### What to do
a: For the loan agreement modification text, state whether each statement below agrees with it: (i) this Modification is entered into as of May 10, 2013; (ii) Modification No. 2 to the Loan and Security Agreement is dated as of June 30, 2012; (iii) the original Loan and Security Agreement is dated as of April 14, 2010. Answer yes or no for each and quote the words of the text that decide it.
b: According to the loan agreement modification text, what makes an amendment of the Loan Agreement necessary?
c: Write the next part of the loan agreement modification text, starting after its last sentence.

### Provided text
MODIFICATION NO. 4 TO LOAN AND SECURITY AGREEMENT
Exhibit 10.62
MODIFICATION NO. 4 TO LOAN AND SECURITY AGREEMENT
This Modification No. 4 to Loan and Security Agreement (“Modification”) is entered into as of May 10, 2013 (the “Modification No. 4 Effective Date”), by and between Partners for Growth III, L.P., a Delaware limited partnership with its principal place of business at 000 Xxxxxxx Xxxxxx, Xxx Xxxxxxxxx, Xxxxxxxxxx 00000 ("PFG") and Cardiovascular Systems, Inc., Inc., a Delaware corporation with its principal place of business at 000 Xxxxxx Xxxxx, Xx. Xxxx, XX 00000 ("Borrower").
WHEREAS, PFG and Borrower entered into that certain Loan and Security Agreement dated as of April 14, 2010 (the “Loan Agreement”) and certain other Security Documents (as defined below), pursuant to which Borrower has borrowed and PFG has loaned pursuant to Convertible Promissory Notes up to $4,000,000 at any one time outstanding;
WHEREAS, the parties entered into that certain Modification No. 1 to Loan and Security Agreement dated as of August 23, 2011 (the “First Modification”);
WHEREAS, the parties entered into that certain Modification No. 2 to Loan and Security Agreement dated as of December 27, 2011 (the “Second Modification”);
WHEREAS, the parties entered into that certain Modification No. 3 to Loan and Security Agreement dated as of June 30, 2012 (the “Third Modification” and, together with the First and Second Modifications, the “Prior Modifications”);
WHEREAS, Borrower and the Senior Lender are amending the Senior Loan Documents and such amendment requires a facilitating amendment of the Loan Agreement;
NOW THEREFORE, the parties hereby agree as follows:
1. DESCRIPTION OF EXISTING INDEBTEDNESS: Borrower is indebted to PFG for Obligations pursuant to the Loan Documents. The Loan Agreement provides for the issuance of up to $5,000,000 in Notes to PFG from time to time, of which an aggregate principal amount of $5,000,000 in Notes are issued and outstanding on the date of this Modification. Defined terms used but not otherwise defined herein shall have the same meanings set forth in the Loan Agreement.

### Stored data
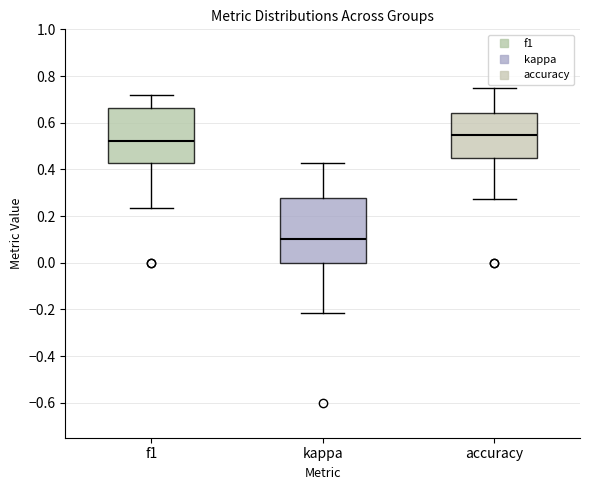

Where does the lower whisker of the box for f1 end on the y-axis? The values are not printed on the chart, so give them approximately, as read against the axis.

0.24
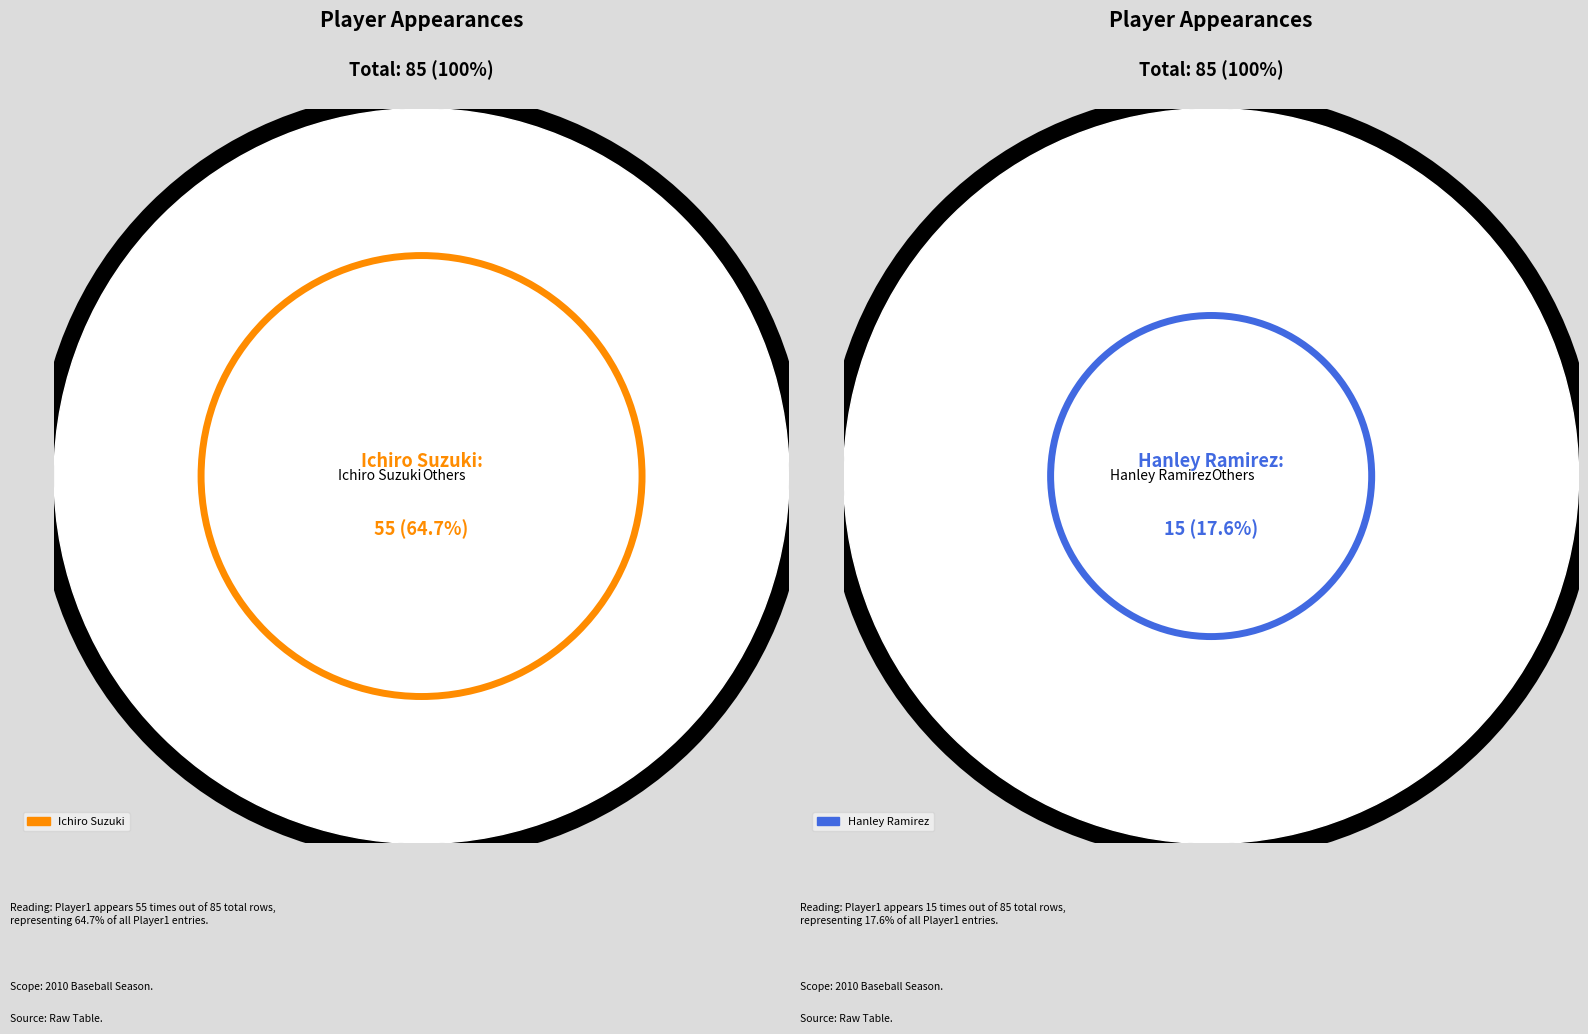

Is there a majority slice in this chart?

Yes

### Outputs by task
a:
(i) Yes: "is entered into as of May 10, 2013"
(ii) No: "Modification No. 2 to Loan and Security Agreement dated as of December 27, 2011"
(iii) Yes: "Loan and Security Agreement dated as of April 14, 2010"

b: Borrower and the Senior Lender are amending the Senior Loan Documents, and that amendment requires a facilitating amendment of the Loan Agreement.

c:
2. DESCRIPTION OF COLLATERAL. Repayment of the Obligations is secured by the Collateral, as described in the Loan Agreement and an Intellectual Property Security Agreement of even date therewith. The above-described security documents, together with all other documents securing repayment of the Obligations, shall be referred to herein as the "Security Documents". Hereinafter, the Security Documents, together with all other documents evidencing or securing the Obligations are referred to as the "Existing Loan Documents".
3. MODIFICATIONS TO LOAN AGREEMENT. The Schedule is hereby amended as follows:
3.1 Financial Covenants. Section 5 of the Schedule to the Loan Agreement is hereby amended and restated in its entirety to read as follows:
5. FINANCIAL COVENANTS
(Section 4.1):
“Liquidity: | Borrower must at all times maintain a Liquidity Ratio of greater than 1.25:1.00. |
For purposes of the foregoing Financial Covenant, “Liquidity Ratio” is the ratio of (a) Borrower’s unrestricted Cash and Cash Equivalents held with the Senior Lender (and its affiliates) plus Borrower’s Net Accounts Receivable, divided by (b) the sum of outstanding Credit Extensions under the Senior Loan Documents, plus all sums owed by Borrower in connection with Bank Services. Capitalized terms used in the foregoing definition of Liquidity Ratio and not defined in this Agreement have their meanings as set forth in the Senior Loan Documents as in effect on the Modification No. 4 Effective Date, without regard to waiver of any provision thereof by the Senior Lender.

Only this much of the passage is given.